Des ours patrouillent dans le parc territorial Tombstone, au nord de Dawson City, au Yukon. Des ours noirs, des grizzlys. Pour randonner dans l'arrière-pays, il vaut mieux s'armer de vaporisateurs anti-ours et transporter sa nourriture dans des barils spécialement conçus pour leur résister.

Mais au centre de visiteurs, on vous met en garde contre un péril beaucoup plus menaçant, un ennemi insaisissable, une bête sans pitié qui peut transformer votre expédition en véritable cauchemar.

Une photo bien en vue sur le comptoir du centre de visiteurs révèle l'identité du monstre: une sorte de petite marmotte maigrichonne ou d'écureuil, le spermophile arctique. La petite terreur grignote tout ce qui n'est pas bien rangé: nourriture, bottes de randonnée, courroies de sac à dos. Elle se terre sous les plateformes de bois destinées aux tentes pour surgir dès qu'on a le dos tourné.

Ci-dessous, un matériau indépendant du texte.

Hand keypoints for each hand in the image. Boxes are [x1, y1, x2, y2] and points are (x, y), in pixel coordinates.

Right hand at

Le parc Tombstone est toutefois tellement spectaculaire qu'il justifie le risque de tomber nez à nez avec un tel adversaire. Certains le qualifient de Patagonie du Nord. La comparaison se justifie amplement. Des pics acérés de granite et de syénite s'élancent au-dessus d'une toundra subarctique qui prend des couleurs spectaculaires en fin d'été. De multiples glaciations ont laissé derrière eux de petits lacs de montagne, des cirques et des moraines.

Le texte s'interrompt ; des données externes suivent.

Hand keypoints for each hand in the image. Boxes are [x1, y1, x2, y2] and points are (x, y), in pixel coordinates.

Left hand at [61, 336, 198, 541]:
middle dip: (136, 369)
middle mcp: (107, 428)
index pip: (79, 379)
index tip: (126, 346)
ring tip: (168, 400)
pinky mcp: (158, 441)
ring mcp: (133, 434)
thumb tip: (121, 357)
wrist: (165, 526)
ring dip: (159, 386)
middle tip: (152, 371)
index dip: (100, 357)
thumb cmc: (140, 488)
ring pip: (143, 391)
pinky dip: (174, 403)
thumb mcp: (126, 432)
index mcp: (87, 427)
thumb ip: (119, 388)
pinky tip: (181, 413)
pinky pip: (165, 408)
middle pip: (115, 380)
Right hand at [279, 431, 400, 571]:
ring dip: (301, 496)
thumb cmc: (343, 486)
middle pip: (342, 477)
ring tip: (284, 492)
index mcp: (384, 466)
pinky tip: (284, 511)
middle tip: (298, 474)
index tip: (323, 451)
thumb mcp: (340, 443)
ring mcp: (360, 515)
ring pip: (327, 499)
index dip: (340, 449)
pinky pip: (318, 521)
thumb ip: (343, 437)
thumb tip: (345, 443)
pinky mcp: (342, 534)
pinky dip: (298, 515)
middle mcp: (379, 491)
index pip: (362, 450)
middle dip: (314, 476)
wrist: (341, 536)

Ces paysages sont facilement accessibles: la route Dempster, qui relie Dawson City à Inuvik, dans les Territoires du Nord-Ouest, passe au beau milieu du parc Tombstone. Il suffit de s'arrêter à l'un des belvédères aménagés sur le bord de la route.

Mais pour voir tout ça de près, rien ne vaut une petite randonnée de quelques jours dans l'arrière-pays.

Un sentier de 11 km vous fait traverser une zone de forêt boréale, puis vous conduit sur une crête dénudée avant de vous faire descendre sur le bord du lac Grizzly, au pied du mont Monolith. Le sentier n'est pas facile, l'arrivée au petit camp est donc particulièrement appréciée. Le nombre de plates-formes pour les tentes étant limité, il faut réserver sa place.

Malheureusement, comme en Patagonie, le temps est loin d'être toujours clément. Le parc a prévu un petit abri de toile pour les repas, qui devient rapidement très chaleureux.

Un sentier de 6 km permet de rejoindre le camp du lac Divide dans une autre vallée, celle de la rivière Klondike North. Six kilomètres, ça ne semble pas beaucoup. Mais lorsqu'il faut franchir le col Glissade avec un gros sac à dos, soit 500 m de dénivelé sur un terrain raide et glissant, c'est tout à fait raisonnable.

Le site du lac Divide est tout aussi spectaculaire que celui du lac Grizzly, à la différence que les pics se sont couverts de neige pendant la nuit, ce qui les rend encore plus saisissants.

Un dernier sentier de 6 km, facile celui-là, mène au camp du lac Talus, qui permet d'admirer le mont Tombstone, un colosse de 2192 m de hauteur.

Il est possible de faire de petites randonnées à la journée à partir de ce camp, avant de parcourir le chemin du retour. La randonnée hors sentier n'est cependant pas facile dans ce coin du parc, on doit souvent traverser des éboulis chambranlants et d'épais fourrés pratiquement impénétrables. Pour effectuer de longs déplacements, mieux vaut se concentrer sur les sentiers, qui offrent déjà bien des défis. Et mieux vaut garder ses énergies pour déjouer les féroces spermophiles arctiques.

Photo Digital/Thinkstock

Le spermophile arctique n'a pas l'air bien dangereux, mais méfiez-vous de ce rongeur qui gruge tout sur son passage, même vos bottes ou les courroies de votre sac à dos.